John Steinbeck wrote an unfinished book on King Arthur and there I found an apt description of what it means to wield magic or possess magical items when not everybody has them.
I do think it shows quite well, why Da€nerys seems to work so well as a self -insert for several people, why her stans simply do refuse to see the frightening power she has with her dragons. Because it is such an alluring power fantasy!
In the book Lancelot is captured by three mighty sorceresses and remembers his childhood :
[Lancelot’s childhood memory] They put bags of sand against his back to keep him still. And as he lay wedged while his wrenched spine mended, his opponent grew treetop tall in the boy’s mind. Waking and asleep, the blunt spear wiped him from his horse until he found a poultice for his price. Under his left arm there was a tiny knob so small that only he knew it was there. Three turns to the right and half a turn back with the fingers of his left hand, and in mid-course he grew to a black cloud and overwhelmed the fourteen-year old. But the secret knob could do more than that. Two turns right and two left and he could fly and hover and dart. Sometimes in the joust he left his horse and flew ahead and struck the giant bay down - and last - a straight push in and he became invisible. He would wait anxiously to be alone in his sandbags to bring out his dream. It was odd that he had forgotten all about it when his real ability began to grow. And suddenly Lancelot, in the darkness of his prison, knew about magic and necromancy and those who practiced it. “So, that’s it,” he thought. “Poor things - poor unhappy things.” [John Steinbeck, The Acts of King Arthur and his Noble Knights, London 1976, 232f.]
Later he confronts the women who hold him against his will.
Lancelot stood up and then sat down again. “I am hungry,” he said. “There was not much mean on the bones you sent.”
“Why should there have been? The dogs had them first. Nevertheless, remember them. They may be your last food. Go on about fear.”

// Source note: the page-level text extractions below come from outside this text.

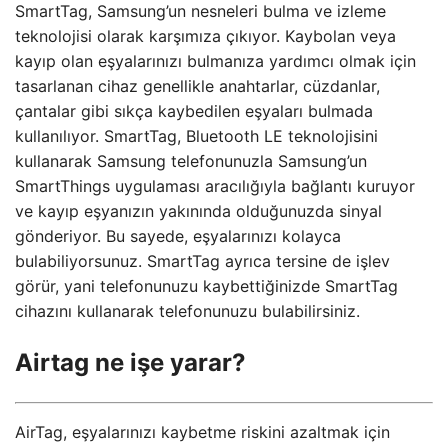
SmartTag, Samsung’un nesneleri bulma ve izleme
teknolojisi olarak karşımıza çıkıyor. Kaybolan veya
kayıp olan eşyalarınızı bulmanıza yardımcı olmak için
tasarlanan cihaz genellikle anahtarlar, cüzdanlar,
çantalar gibi sıkça kaybedilen eşyaları bulmada
kullanılıyor. SmartTag, Bluetooth LE teknolojisini
kullanarak Samsung telefonunuzla Samsung’un
SmartThings uygulaması aracılığıyla bağlantı kuruyor
ve kayıp eşyanızın yakınında olduğunuzda sinyal
gönderiyor. Bu sayede, eşyalarınızı kolayca
bulabiliyorsunuz. SmartTag ayrıca tersine de işlev
görür, yani telefonunuzu kaybettiğinizde SmartTag
cihazını kullanarak telefonunuzu bulabilirsiniz.
Airtag ne işe yarar?
AirTag, eşyalarınızı kaybetme riskini azaltmak için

“Maybe it’s too simple, madame. But you know how children, when they are forbidden something they want, sometimes scream and storm and sometimes even hurt themselves in rage. Then they grow quiet and vengeful. But they are not strong enough to revenge themselves on the one they consider their oppressor. Such a one sometimes stamps on an ant, saying, ‘That’s for you, Nursie,’ or kicks a dog and calls him brother, or pulls the wings from a fly and destroys his father. And then, because this world has disappointed him, he builds his own world, where he is king, where he rules not only men and women and animals but clouds and stars and sky. He is inivisible, he flies. No authority can keep him in or out. In his dream he build not only a world but remakes himself as he would wish to be. I guess that’s all. Ususally he makes peace with the world and works out compromises so that the two will not hurt each other badly. There it is, you see.” - “What you say is true, but what then?” - “Well, some few do not make peace. And some of these are locked away as hopelessly insane and full of fantasay. But there are others more clever who, through black arts, learn to make the dream substantial. This is enchantment and necromancy. Not being wise enough or kind enough, the magic manufactured world does not function and many are injured and many killed by its ill design. And then rage comes as to the child, destructive rage, vindictive hate. There lies the fear, for wizards and witches are children, living in a world they made withouth the leavening of pity or the mathematics of organization. And what could be more frightening than a child with total power? A spear and sword are terrrible, God knows. That is why the knight who carries them is first taught pity, justice, mercy, and only last - force. “I am afraid, my ladies, for you are crippled, vengeful children with power. And i am your prisoner.” [Ibid. 242f.]